## What you have to do
Word for word, reproduce each line of the data below, omitting every image.

## Data provided
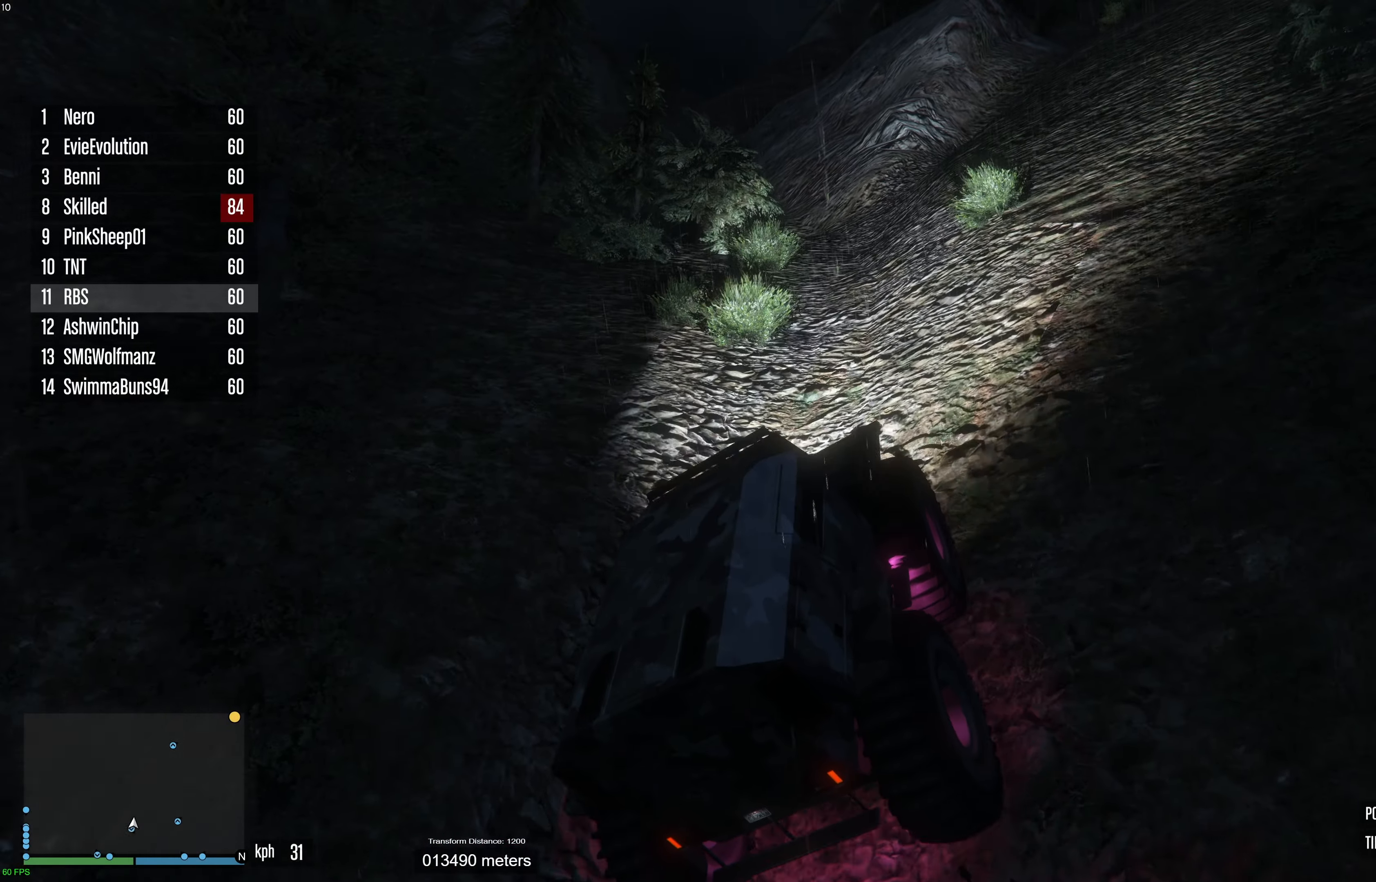
{"buttons": ["R2"], "left_stick": "center", "right_stick": "center", "events": [[383, "left_stick", "right"], [500, "left_stick", "center"]]}
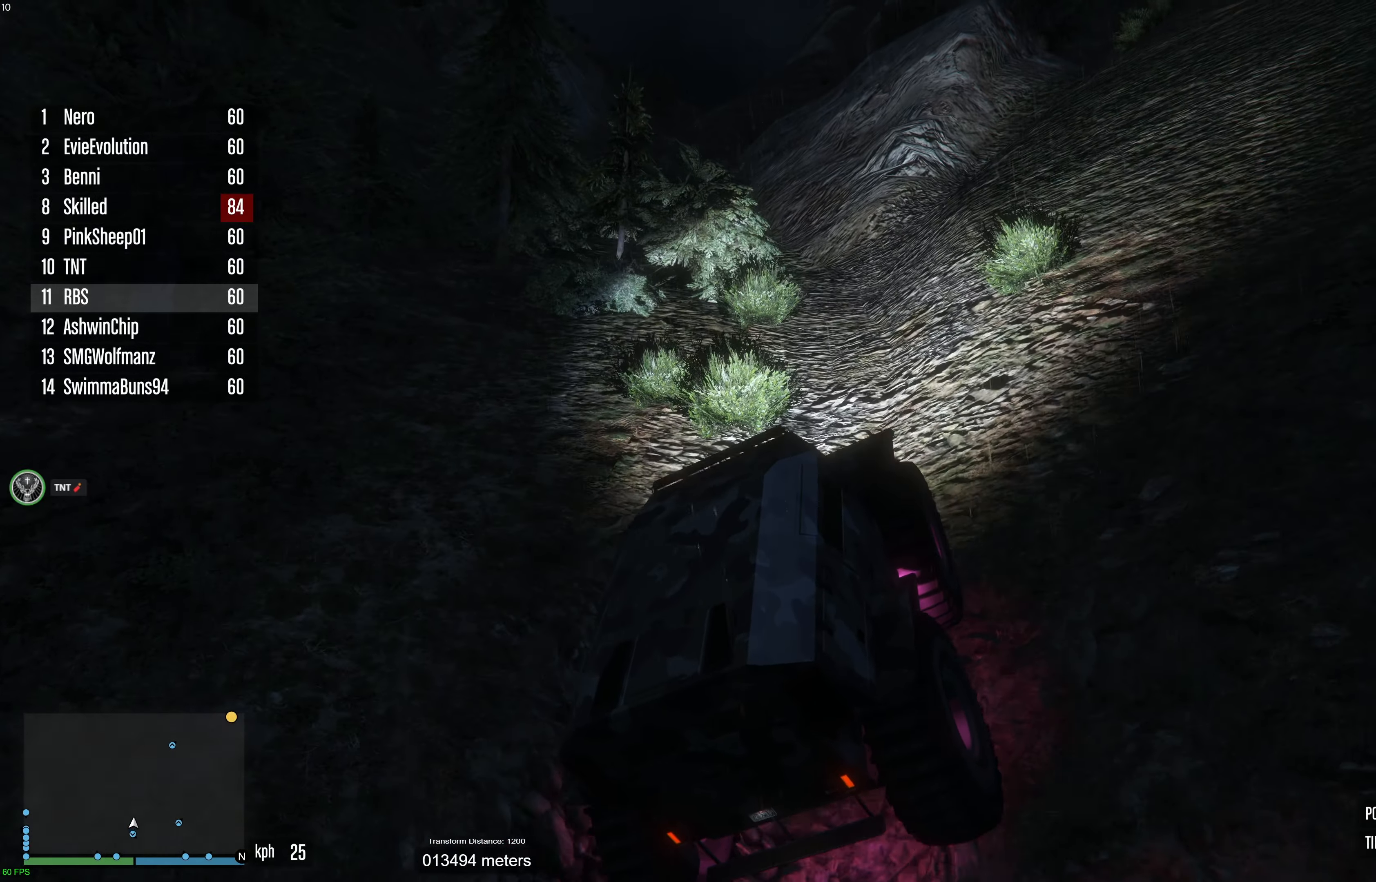
{"buttons": ["R2"], "left_stick": "center", "right_stick": "center", "events": []}
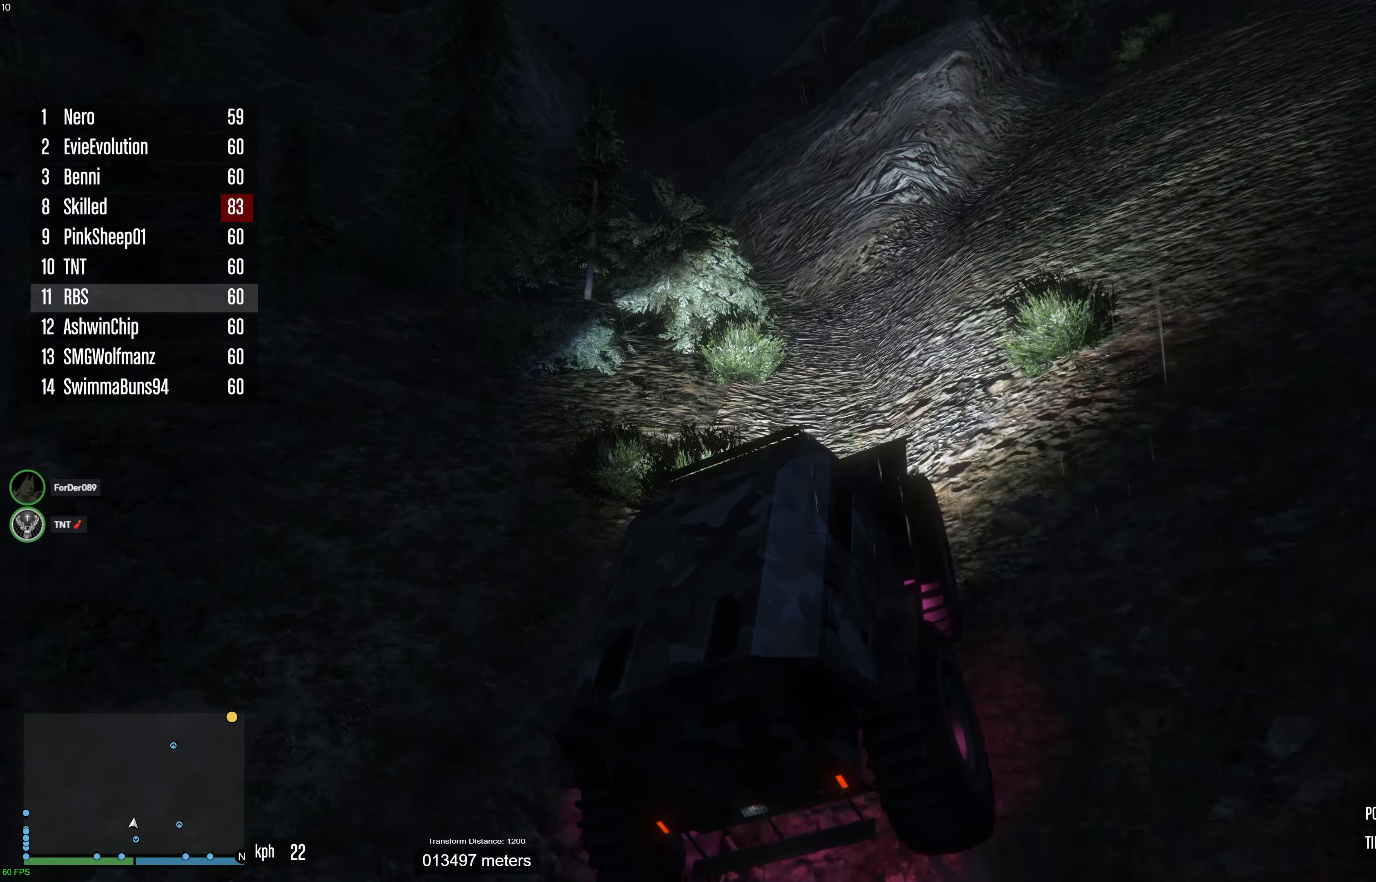
{"buttons": ["R2"], "left_stick": "right", "right_stick": "center", "events": [[100, "left_stick", "right"], [167, "left_stick", "center"], [483, "left_stick", "right"]]}
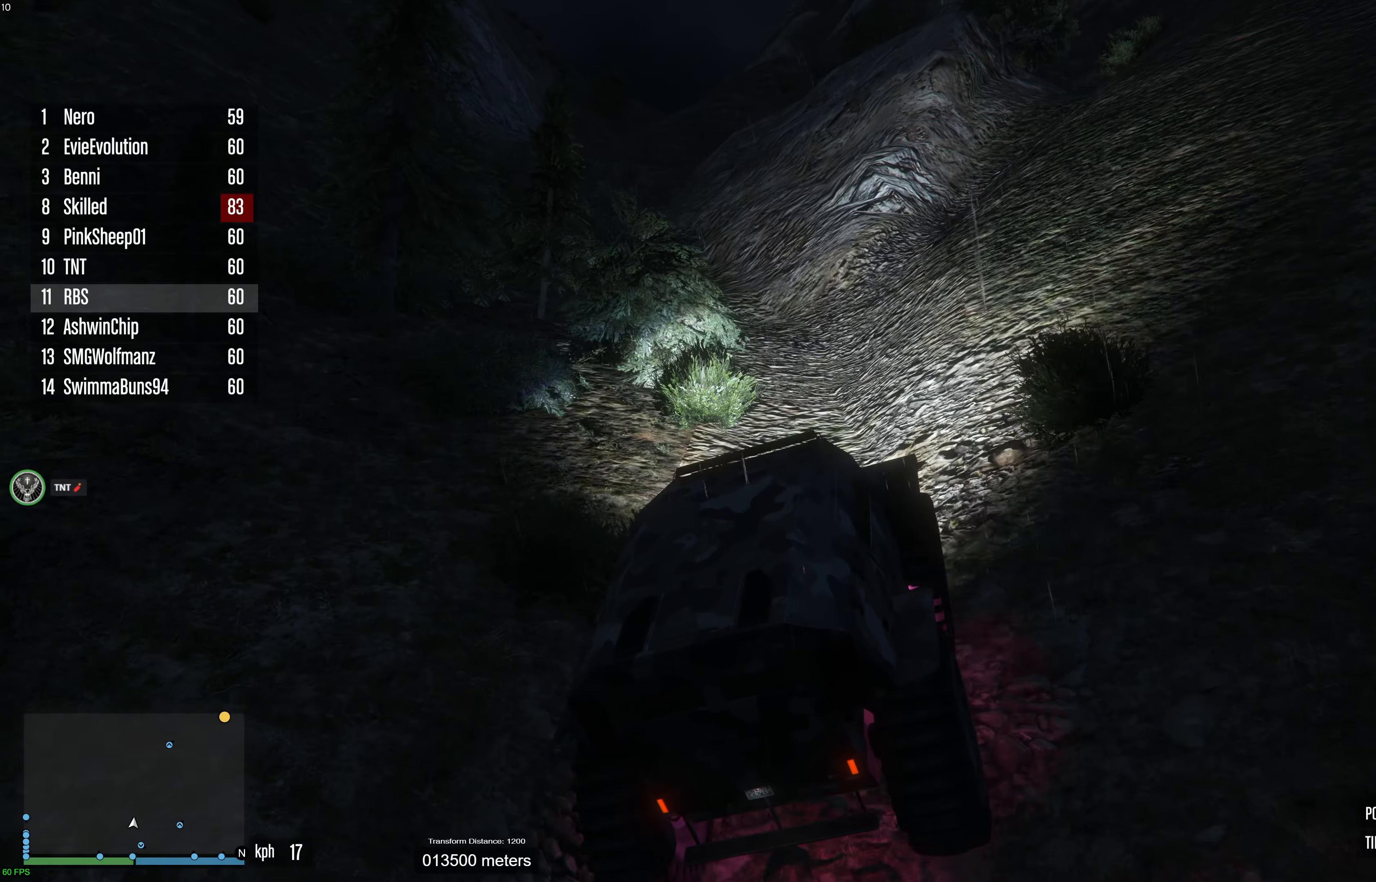
{"buttons": ["R2"], "left_stick": "center", "right_stick": "center", "events": [[50, "left_stick", "center"], [350, "left_stick", "right"], [450, "left_stick", "center"]]}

## Finished task
{"buttons": ["R2"], "left_stick": "center", "right_stick": "center", "events": [[383, "left_stick", "right"], [500, "left_stick", "center"]]}
{"buttons": ["R2"], "left_stick": "center", "right_stick": "center", "events": []}
{"buttons": ["R2"], "left_stick": "right", "right_stick": "center", "events": [[100, "left_stick", "right"], [167, "left_stick", "center"], [483, "left_stick", "right"]]}
{"buttons": ["R2"], "left_stick": "center", "right_stick": "center", "events": [[50, "left_stick", "center"], [350, "left_stick", "right"], [450, "left_stick", "center"]]}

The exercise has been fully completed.